Opéra, Mars 2003
E.P.
Mozart: Idomeneo, Zürich, Januar 2003
Zürich - Idomeneo
DIdomeneo a été le premier triomphe du tandem formé par Nikolaus Harnoncourt et Jean-Pierre Ponnelle dans l'inscription au répertoire zurichois de presque tous les grands chefs-d'oeuvre mozartiens. En choisissant aujourd'hui de confier ce titre à Christoph von Dohnanyi et à Klaus Michael Grüber, l'Opéra de Zurich a voulu marquer une césure nette ; dans la fosse, les musiciens jouent sur des instruments modernes, le chef a opté pour une version très raccourcie de l'ouvrage (le rôle entier d'Arbace, ainsi que plusieurs pages de récitatifs sont ici omis), tandis que sur le plateau, le metteur en scène opte pour une approche nettement plus linéaire de l'intrigue, comme s'il s'agissait de mettre sur pied le déroulement d'une tragédie dominée par le jeu des passions humaines seulement. Grüber n'accorde en effet pas une importance démesurée aux interventions des puissances surnaturelles : Neptune n'est qu'un masque aux couleurs azurées, délicatement tracé à l'aquarelle par Gilles Aillaud sur un grand drap blanc agité à l'arrière-scène. Par contre, les personnages sont cernés avec attention. Idomeneo prend les traits d'un guerrier fatigué au costume en loques, incapable d'assumer pleinement son rôle royal ; en outre, afin de mieux manifester son attitude velléitaire, Grüber fait de lui un manchot dont le moignon sanglant rend encore plus insupportable que de coutume la scène du sacrifice, car il rend réellement visible son dégoût pour le sang versé inutilement. Quant à Ilia et Idamante, ils ont la grâce fragile de figures esquissées sur une amphore crétoise ; ils se meuvent avec la maladresse et la fraîcheur un brin compassée de ces jeunes êtres à qui le destin a réservé une charge trop lourde pour leurs frêles épaules.
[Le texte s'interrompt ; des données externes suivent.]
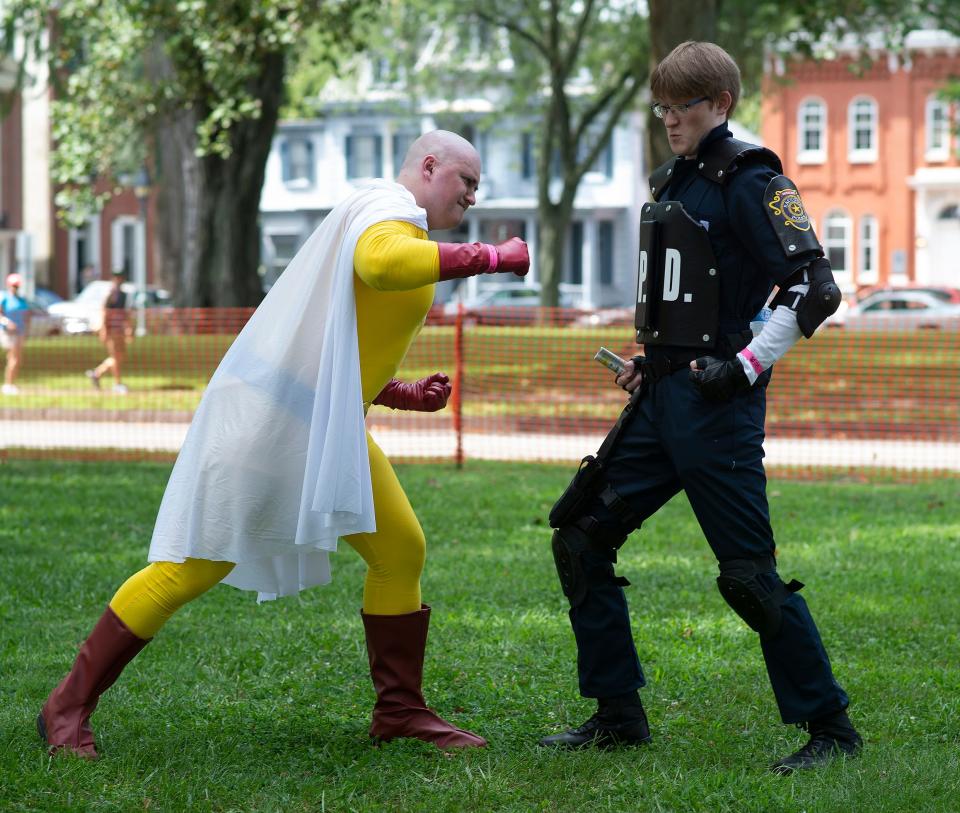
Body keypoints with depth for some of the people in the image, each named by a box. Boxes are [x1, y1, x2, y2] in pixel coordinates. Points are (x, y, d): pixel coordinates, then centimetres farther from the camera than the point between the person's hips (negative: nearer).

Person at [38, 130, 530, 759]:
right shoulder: (389, 206, -7)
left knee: (401, 551, 4)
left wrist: (406, 394, 15)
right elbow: (380, 262, -35)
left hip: (326, 428, 10)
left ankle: (400, 711, 15)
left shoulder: (398, 226, 23)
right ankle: (69, 708, 0)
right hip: (266, 417, -10)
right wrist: (491, 257, -25)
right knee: (193, 568, -8)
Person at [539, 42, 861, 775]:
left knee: (749, 572, -8)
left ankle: (830, 729, 4)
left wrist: (745, 365, -19)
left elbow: (813, 288, -16)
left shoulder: (750, 183, -11)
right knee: (581, 538, 8)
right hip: (661, 398, 9)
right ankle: (619, 715, 16)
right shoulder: (672, 183, 15)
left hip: (716, 405, -9)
Résolument moderne, cette approche n'a pas convaincu les admirateurs de l'univers baroque. Gageons que ce spectacle exceptionnel à plus d'un titre, monté en coproduction avec le Festival d'Aix-en-Provence, peinera moins à convaincre le public du Théâtre de l'Archevêché... Christoph von Dohnanyi opte pour une approche plutôt romantique, mais obtient des musiciens un jeu net et franc, libre de toute surcharge sonore inutile. Malgré sa direction plutôt autoritaire, qui lui permet d'assurer des transitions insensibles entre le récitatif, l'arioso et l'air, il laisse respirer les chanteurs, tout en leur assurant un soutien chatoyant, car il veille à donner un maximum de poids aux ingérences instrumentales des pupitres jouant en solo.
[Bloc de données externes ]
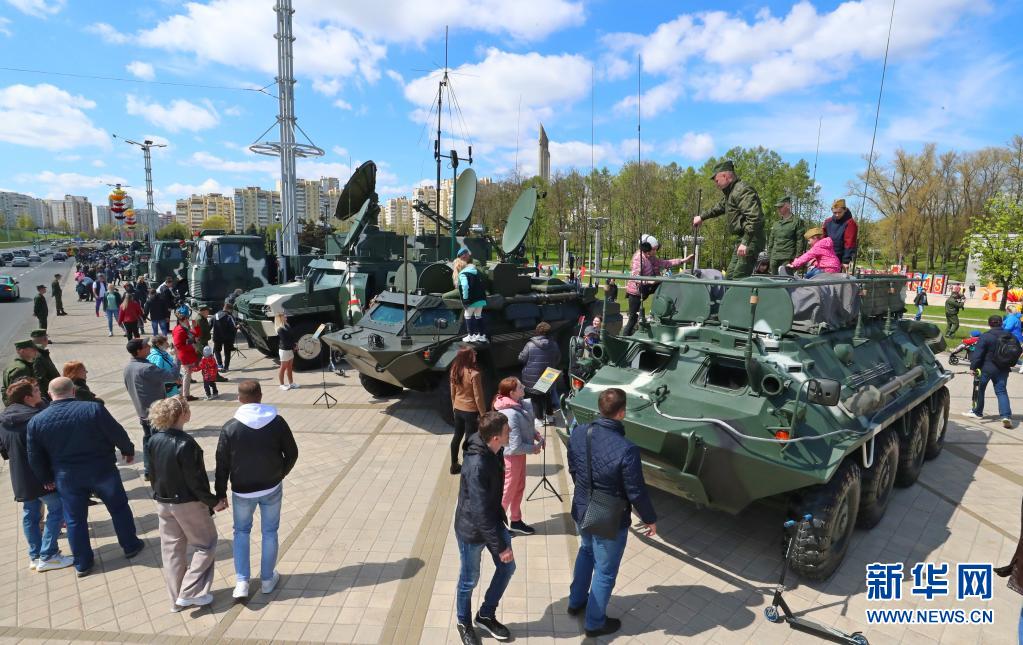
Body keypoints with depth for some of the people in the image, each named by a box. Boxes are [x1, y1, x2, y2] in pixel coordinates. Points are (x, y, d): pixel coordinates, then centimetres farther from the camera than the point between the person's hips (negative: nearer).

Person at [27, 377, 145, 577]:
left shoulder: (36, 421, -6)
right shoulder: (93, 409, -17)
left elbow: (35, 457, 2)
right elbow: (117, 433, -10)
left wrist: (46, 478, 16)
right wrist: (128, 450, 7)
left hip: (66, 476, 2)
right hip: (101, 470, -2)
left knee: (75, 520, 16)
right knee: (119, 508, 16)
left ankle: (82, 564, 25)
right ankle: (131, 546, 28)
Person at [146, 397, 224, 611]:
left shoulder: (154, 441, -4)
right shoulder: (185, 444, -26)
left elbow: (153, 474, 8)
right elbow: (195, 480, -22)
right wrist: (213, 502, -10)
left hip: (163, 503, 7)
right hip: (188, 503, -7)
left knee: (171, 549, 17)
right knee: (206, 545, 12)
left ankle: (177, 599, 28)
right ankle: (189, 593, 11)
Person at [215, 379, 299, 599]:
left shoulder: (230, 428, -14)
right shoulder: (277, 421, -11)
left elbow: (222, 464, -8)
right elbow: (292, 453, -4)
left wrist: (221, 493, 4)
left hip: (242, 491, 0)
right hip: (272, 489, 1)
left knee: (241, 531, 20)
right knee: (270, 532, 16)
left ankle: (241, 582, 15)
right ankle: (268, 579, 27)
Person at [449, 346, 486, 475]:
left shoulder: (454, 371, -3)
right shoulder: (474, 374, -23)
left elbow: (452, 393, 7)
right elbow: (478, 397, -19)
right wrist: (483, 414, -9)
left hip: (458, 409, 7)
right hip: (471, 411, -7)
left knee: (457, 437, 19)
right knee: (469, 439, 5)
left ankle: (454, 466, 32)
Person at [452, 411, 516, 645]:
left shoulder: (494, 452, -10)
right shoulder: (477, 466, -36)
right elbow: (480, 512, -30)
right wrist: (500, 546, -22)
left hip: (493, 521, 8)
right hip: (471, 530, -8)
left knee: (507, 567, 18)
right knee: (469, 580, 14)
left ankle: (486, 615, 39)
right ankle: (464, 624, 42)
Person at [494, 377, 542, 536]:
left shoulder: (518, 404, -5)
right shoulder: (510, 414, -33)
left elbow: (527, 425, 14)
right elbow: (515, 446, -29)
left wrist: (536, 435, -1)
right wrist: (533, 449, -14)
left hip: (519, 453, 9)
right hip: (511, 456, -9)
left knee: (519, 487, 23)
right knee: (508, 491, 10)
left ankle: (515, 521, 41)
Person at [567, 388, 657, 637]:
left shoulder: (578, 433, -13)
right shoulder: (626, 450, -32)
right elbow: (636, 492, -20)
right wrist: (650, 519, -1)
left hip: (581, 510, 6)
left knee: (586, 552, 32)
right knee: (605, 571, 17)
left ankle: (576, 602, 50)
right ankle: (595, 623, 37)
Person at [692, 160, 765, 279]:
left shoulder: (742, 190, -17)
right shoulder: (730, 191, 16)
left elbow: (754, 217, -27)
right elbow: (719, 207, 36)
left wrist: (746, 242, -30)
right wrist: (702, 217, 44)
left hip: (750, 240, -11)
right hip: (742, 239, 11)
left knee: (738, 278, -15)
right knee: (730, 276, 12)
Ilia a le charme et la délicatesse de la voix veloutée, lumineuse autant que sensuelle de Malin Hartelius, alors qu'Idamante convient idéalement au timbre charnu de Francesca Provvisionato qui a accepté en dernière minute de remplacer Liliana Nikiteanu, malade. Luba Orgonasova prouve une fois de plus qu'elle est une des meilleures Elettra du moment, avec ses vocalises parfaitement placées et sa maîtrise impressionnante du souffle.

Mais la révélation de cette distribution admirable d'homogénéité fut Jonas Kaufmann en Idomeneo. Parfait aussi bien dans le registre héroïque que dans les moments lyriques, ce ténor pourrait bien se révéler l'un des plus grands espoirs du chant allemand, dans un répertoire où les surprises heureuses se comptent sur les doigts de la main. Quand on aura ajouté que cet artiste est doté d'un physique plus qu'engageant et que son jeu scénique est à la hauteur de ses prouesses vocales, on ne peut que lui prédire un avenir glorieux.